[Data extracts]

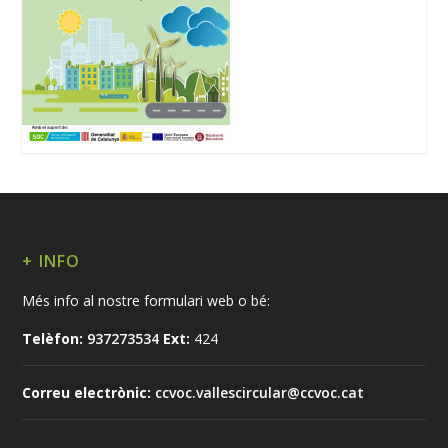
+ INFO
Més info al nostre formulari web o bé:
Telèfon:
937273534
Ext:
424
Correu electrònic:
ccvoc.vallescircular@ccvoc.cat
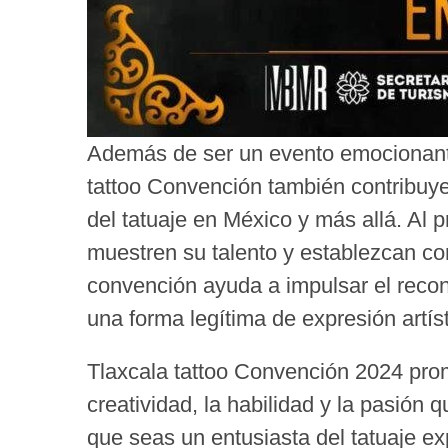
Además de ser un evento emocionante 
tattoo Convención también contribuye 
del tatuaje en México y más allá. Al 
muestren su talento y establezcan con
convención ayuda a impulsar el recono
una forma legítima de expresión artíst
Tlaxcala tattoo Convención 2024 prom
creatividad, la habilidad y la pasión 
que seas un entusiasta del tatuaje e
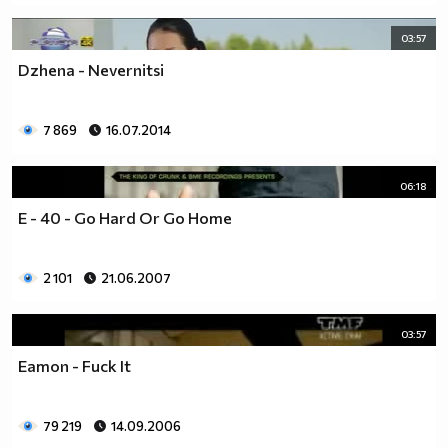
03:57
Dzhena - Nevernitsi
7 869
16.07.2014
06:18
E - 40 - Go Hard Or Go Home
2 101
21.06.2007
03:57
Eamon - Fuck It
79 219
14.09.2006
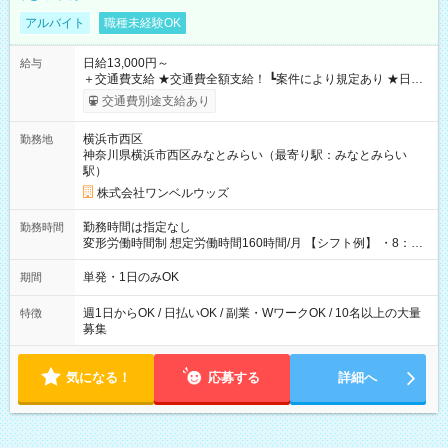
アルバイト
職種未経験OK
日給13,000円～
給与
＋交通費支給 ★交通費全額支給！ ┗案件により規定あり ★日払
いOK！（規定あり） ┗働いたその日に現金GET♪ お仕事後はコ
交通費別途支給あり
ンビニATMから 日払い分を引き落とせます！ 【試用期間】試
用期間なし
横浜市西区
勤務地
神奈川県横浜市西区みなとみらい（最寄り駅：みなとみらい
駅）
株式会社ワンベルウッズ
勤務時間は指定なし
勤務時間
変形労働時間制 想定労働時間160時間/月 【シフト例】 ・8：00
～21：00
単発・1日のみOK
期間
週1日からOK / 日払いOK / 副業・WワークOK / 10名以上の大量
特徴
募集
気になる！
応募する
詳細へ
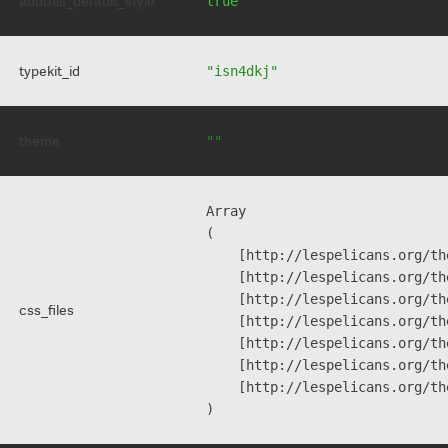
addthis_default_style
true
typekit_id
"isn4dkj"
theme
""
Array

(

    [http://lespelicans.org/th
    [http://lespelicans.org/th
    [http://lespelicans.org/th
css_files
    [http://lespelicans.org/th
    [http://lespelicans.org/th
    [http://lespelicans.org/th
    [http://lespelicans.org/th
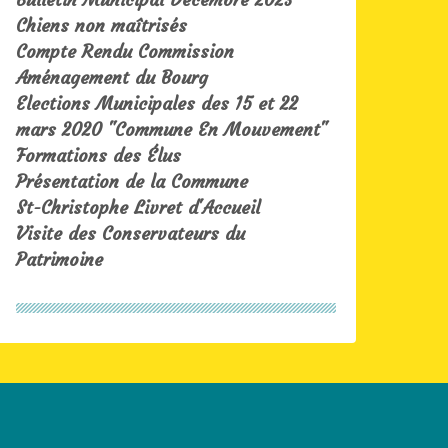
Chiens non maîtrisés
Compte Rendu Commission
Aménagement du Bourg
Elections Municipales des 15 et 22
mars 2020 "Commune En Mouvement"
Formations des Élus
Présentation de la Commune
St-Christophe Livret d'Accueil
Visite des Conservateurs du
Patrimoine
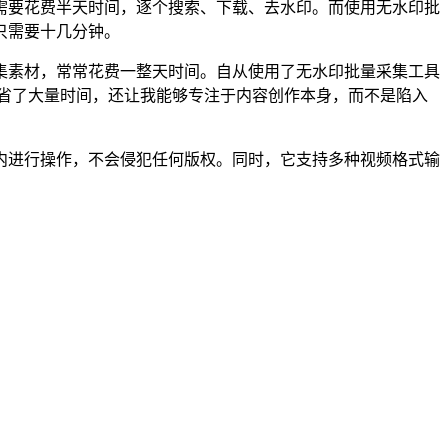
需要花费半天时间，逐个搜索、下载、去水印。而使用无水印批
只需要十几分钟。
集素材，常常花费一整天时间。自从使用了无水印批量采集工具
节省了大量时间，还让我能够专注于内容创作本身，而不是陷入
内进行操作，不会侵犯任何版权。同时，它支持多种视频格式输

[/Data extracts]

**What you are asked to do:** No pictures go in the copy. Output exactly the lines from the line containing "いOK！（規定あり） ┗働いたその日に現金GET♪ お仕事後はコ" through the end of the listing above.

**Task answer:**
いOK！（規定あり） ┗働いたその日に現金GET♪ お仕事後はコ
交通費別途支給あり
ンビニATMから 日払い分を引き落とせます！ 【試用期間】試
用期間なし
横浜市西区
勤務地
神奈川県横浜市西区みなとみらい（最寄り駅：みなとみらい
駅）
株式会社ワンベルウッズ
勤務時間は指定なし
勤務時間
変形労働時間制 想定労働時間160時間/月 【シフト例】 ・8：00
～21：00
単発・1日のみOK
期間
週1日からOK / 日払いOK / 副業・WワークOK / 10名以上の大量
特徴
募集
気になる！
応募する
詳細へ
addthis_default_style
true
typekit_id
"isn4dkj"
theme
""
Array

(

    [http://lespelicans.org/th
    [http://lespelicans.org/th
    [http://lespelicans.org/th
css_files
    [http://lespelicans.org/th
    [http://lespelicans.org/th
    [http://lespelicans.org/th
    [http://lespelicans.org/th
Chiens non maîtrisés
Compte Rendu Commission
Aménagement du Bourg
Elections Municipales des 15 et 22
mars 2020 "Commune En Mouvement"
Formations des Élus
Présentation de la Commune
St-Christophe Livret d'Accueil
Visite des Conservateurs du
Patrimoine
需要花费半天时间，逐个搜索、下载、去水印。而使用无水印批
只需要十几分钟。
集素材，常常花费一整天时间。自从使用了无水印批量采集工具
节省了大量时间，还让我能够专注于内容创作本身，而不是陷入
内进行操作，不会侵犯任何版权。同时，它支持多种视频格式输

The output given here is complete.